Description of the task: Transcribe all records exactly; omit pictures.

*** Records supplied ***

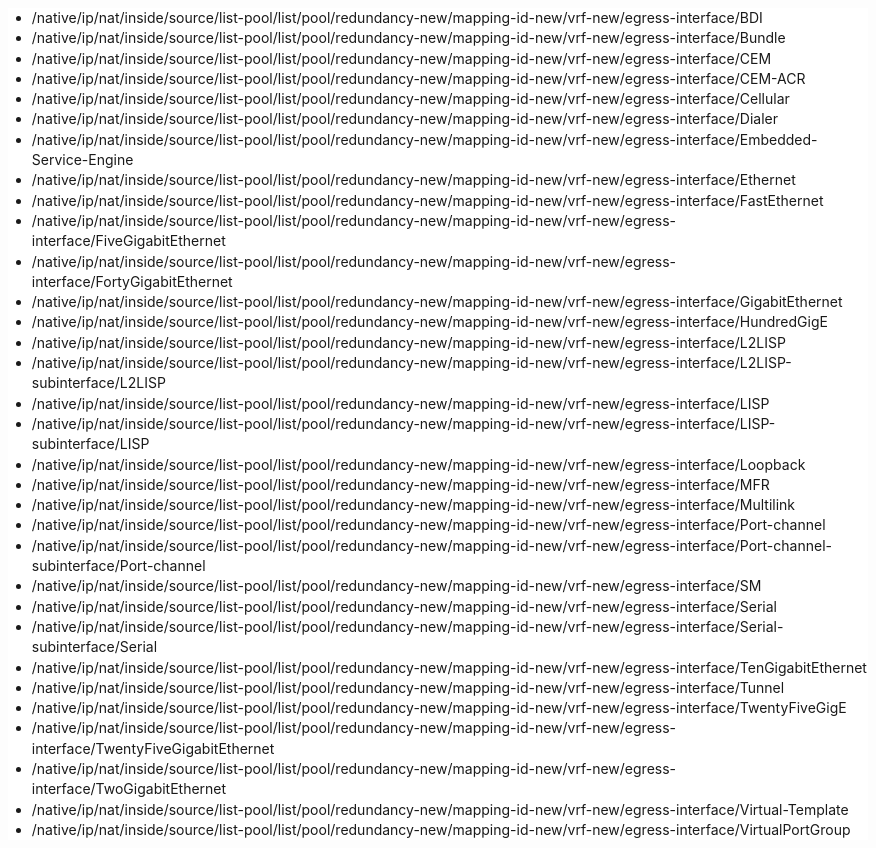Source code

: - /native/ip/nat/inside/source/list-pool/list/pool/redundancy-new/mapping-id-new/vrf-new/egress-interface/BDI
- /native/ip/nat/inside/source/list-pool/list/pool/redundancy-new/mapping-id-new/vrf-new/egress-interface/Bundle
- /native/ip/nat/inside/source/list-pool/list/pool/redundancy-new/mapping-id-new/vrf-new/egress-interface/CEM
- /native/ip/nat/inside/source/list-pool/list/pool/redundancy-new/mapping-id-new/vrf-new/egress-interface/CEM-ACR
- /native/ip/nat/inside/source/list-pool/list/pool/redundancy-new/mapping-id-new/vrf-new/egress-interface/Cellular
- /native/ip/nat/inside/source/list-pool/list/pool/redundancy-new/mapping-id-new/vrf-new/egress-interface/Dialer
- /native/ip/nat/inside/source/list-pool/list/pool/redundancy-new/mapping-id-new/vrf-new/egress-interface/Embedded-Service-Engine
- /native/ip/nat/inside/source/list-pool/list/pool/redundancy-new/mapping-id-new/vrf-new/egress-interface/Ethernet
- /native/ip/nat/inside/source/list-pool/list/pool/redundancy-new/mapping-id-new/vrf-new/egress-interface/FastEthernet
- /native/ip/nat/inside/source/list-pool/list/pool/redundancy-new/mapping-id-new/vrf-new/egress-interface/FiveGigabitEthernet
- /native/ip/nat/inside/source/list-pool/list/pool/redundancy-new/mapping-id-new/vrf-new/egress-interface/FortyGigabitEthernet
- /native/ip/nat/inside/source/list-pool/list/pool/redundancy-new/mapping-id-new/vrf-new/egress-interface/GigabitEthernet
- /native/ip/nat/inside/source/list-pool/list/pool/redundancy-new/mapping-id-new/vrf-new/egress-interface/HundredGigE
- /native/ip/nat/inside/source/list-pool/list/pool/redundancy-new/mapping-id-new/vrf-new/egress-interface/L2LISP
- /native/ip/nat/inside/source/list-pool/list/pool/redundancy-new/mapping-id-new/vrf-new/egress-interface/L2LISP-subinterface/L2LISP
- /native/ip/nat/inside/source/list-pool/list/pool/redundancy-new/mapping-id-new/vrf-new/egress-interface/LISP
- /native/ip/nat/inside/source/list-pool/list/pool/redundancy-new/mapping-id-new/vrf-new/egress-interface/LISP-subinterface/LISP
- /native/ip/nat/inside/source/list-pool/list/pool/redundancy-new/mapping-id-new/vrf-new/egress-interface/Loopback
- /native/ip/nat/inside/source/list-pool/list/pool/redundancy-new/mapping-id-new/vrf-new/egress-interface/MFR
- /native/ip/nat/inside/source/list-pool/list/pool/redundancy-new/mapping-id-new/vrf-new/egress-interface/Multilink
- /native/ip/nat/inside/source/list-pool/list/pool/redundancy-new/mapping-id-new/vrf-new/egress-interface/Port-channel
- /native/ip/nat/inside/source/list-pool/list/pool/redundancy-new/mapping-id-new/vrf-new/egress-interface/Port-channel-subinterface/Port-channel
- /native/ip/nat/inside/source/list-pool/list/pool/redundancy-new/mapping-id-new/vrf-new/egress-interface/SM
- /native/ip/nat/inside/source/list-pool/list/pool/redundancy-new/mapping-id-new/vrf-new/egress-interface/Serial
- /native/ip/nat/inside/source/list-pool/list/pool/redundancy-new/mapping-id-new/vrf-new/egress-interface/Serial-subinterface/Serial
- /native/ip/nat/inside/source/list-pool/list/pool/redundancy-new/mapping-id-new/vrf-new/egress-interface/TenGigabitEthernet
- /native/ip/nat/inside/source/list-pool/list/pool/redundancy-new/mapping-id-new/vrf-new/egress-interface/Tunnel
- /native/ip/nat/inside/source/list-pool/list/pool/redundancy-new/mapping-id-new/vrf-new/egress-interface/TwentyFiveGigE
- /native/ip/nat/inside/source/list-pool/list/pool/redundancy-new/mapping-id-new/vrf-new/egress-interface/TwentyFiveGigabitEthernet
- /native/ip/nat/inside/source/list-pool/list/pool/redundancy-new/mapping-id-new/vrf-new/egress-interface/TwoGigabitEthernet
- /native/ip/nat/inside/source/list-pool/list/pool/redundancy-new/mapping-id-new/vrf-new/egress-interface/Virtual-Template
- /native/ip/nat/inside/source/list-pool/list/pool/redundancy-new/mapping-id-new/vrf-new/egress-interface/VirtualPortGroup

***

Exercise solution:
Source code

: - /native/ip/nat/inside/source/list-pool/list/pool/redundancy-new/mapping-id-new/vrf-new/egress-interface/BDI
- /native/ip/nat/inside/source/list-pool/list/pool/redundancy-new/mapping-id-new/vrf-new/egress-interface/Bundle
- /native/ip/nat/inside/source/list-pool/list/pool/redundancy-new/mapping-id-new/vrf-new/egress-interface/CEM
- /native/ip/nat/inside/source/list-pool/list/pool/redundancy-new/mapping-id-new/vrf-new/egress-interface/CEM-ACR
- /native/ip/nat/inside/source/list-pool/list/pool/redundancy-new/mapping-id-new/vrf-new/egress-interface/Cellular
- /native/ip/nat/inside/source/list-pool/list/pool/redundancy-new/mapping-id-new/vrf-new/egress-interface/Dialer
- /native/ip/nat/inside/source/list-pool/list/pool/redundancy-new/mapping-id-new/vrf-new/egress-interface/Embedded-Service-Engine
- /native/ip/nat/inside/source/list-pool/list/pool/redundancy-new/mapping-id-new/vrf-new/egress-interface/Ethernet
- /native/ip/nat/inside/source/list-pool/list/pool/redundancy-new/mapping-id-new/vrf-new/egress-interface/FastEthernet
- /native/ip/nat/inside/source/list-pool/list/pool/redundancy-new/mapping-id-new/vrf-new/egress-interface/FiveGigabitEthernet
- /native/ip/nat/inside/source/list-pool/list/pool/redundancy-new/mapping-id-new/vrf-new/egress-interface/FortyGigabitEthernet
- /native/ip/nat/inside/source/list-pool/list/pool/redundancy-new/mapping-id-new/vrf-new/egress-interface/GigabitEthernet
- /native/ip/nat/inside/source/list-pool/list/pool/redundancy-new/mapping-id-new/vrf-new/egress-interface/HundredGigE
- /native/ip/nat/inside/source/list-pool/list/pool/redundancy-new/mapping-id-new/vrf-new/egress-interface/L2LISP
- /native/ip/nat/inside/source/list-pool/list/pool/redundancy-new/mapping-id-new/vrf-new/egress-interface/L2LISP-subinterface/L2LISP
- /native/ip/nat/inside/source/list-pool/list/pool/redundancy-new/mapping-id-new/vrf-new/egress-interface/LISP
- /native/ip/nat/inside/source/list-pool/list/pool/redundancy-new/mapping-id-new/vrf-new/egress-interface/LISP-subinterface/LISP
- /native/ip/nat/inside/source/list-pool/list/pool/redundancy-new/mapping-id-new/vrf-new/egress-interface/Loopback
- /native/ip/nat/inside/source/list-pool/list/pool/redundancy-new/mapping-id-new/vrf-new/egress-interface/MFR
- /native/ip/nat/inside/source/list-pool/list/pool/redundancy-new/mapping-id-new/vrf-new/egress-interface/Multilink
- /native/ip/nat/inside/source/list-pool/list/pool/redundancy-new/mapping-id-new/vrf-new/egress-interface/Port-channel
- /native/ip/nat/inside/source/list-pool/list/pool/redundancy-new/mapping-id-new/vrf-new/egress-interface/Port-channel-subinterface/Port-channel
- /native/ip/nat/inside/source/list-pool/list/pool/redundancy-new/mapping-id-new/vrf-new/egress-interface/SM
- /native/ip/nat/inside/source/list-pool/list/pool/redundancy-new/mapping-id-new/vrf-new/egress-interface/Serial
- /native/ip/nat/inside/source/list-pool/list/pool/redundancy-new/mapping-id-new/vrf-new/egress-interface/Serial-subinterface/Serial
- /native/ip/nat/inside/source/list-pool/list/pool/redundancy-new/mapping-id-new/vrf-new/egress-interface/TenGigabitEthernet
- /native/ip/nat/inside/source/list-pool/list/pool/redundancy-new/mapping-id-new/vrf-new/egress-interface/Tunnel
- /native/ip/nat/inside/source/list-pool/list/pool/redundancy-new/mapping-id-new/vrf-new/egress-interface/TwentyFiveGigE
- /native/ip/nat/inside/source/list-pool/list/pool/redundancy-new/mapping-id-new/vrf-new/egress-interface/TwentyFiveGigabitEthernet
- /native/ip/nat/inside/source/list-pool/list/pool/redundancy-new/mapping-id-new/vrf-new/egress-interface/TwoGigabitEthernet
- /native/ip/nat/inside/source/list-pool/list/pool/redundancy-new/mapping-id-new/vrf-new/egress-interface/Virtual-Template
- /native/ip/nat/inside/source/list-pool/list/pool/redundancy-new/mapping-id-new/vrf-new/egress-interface/VirtualPortGroup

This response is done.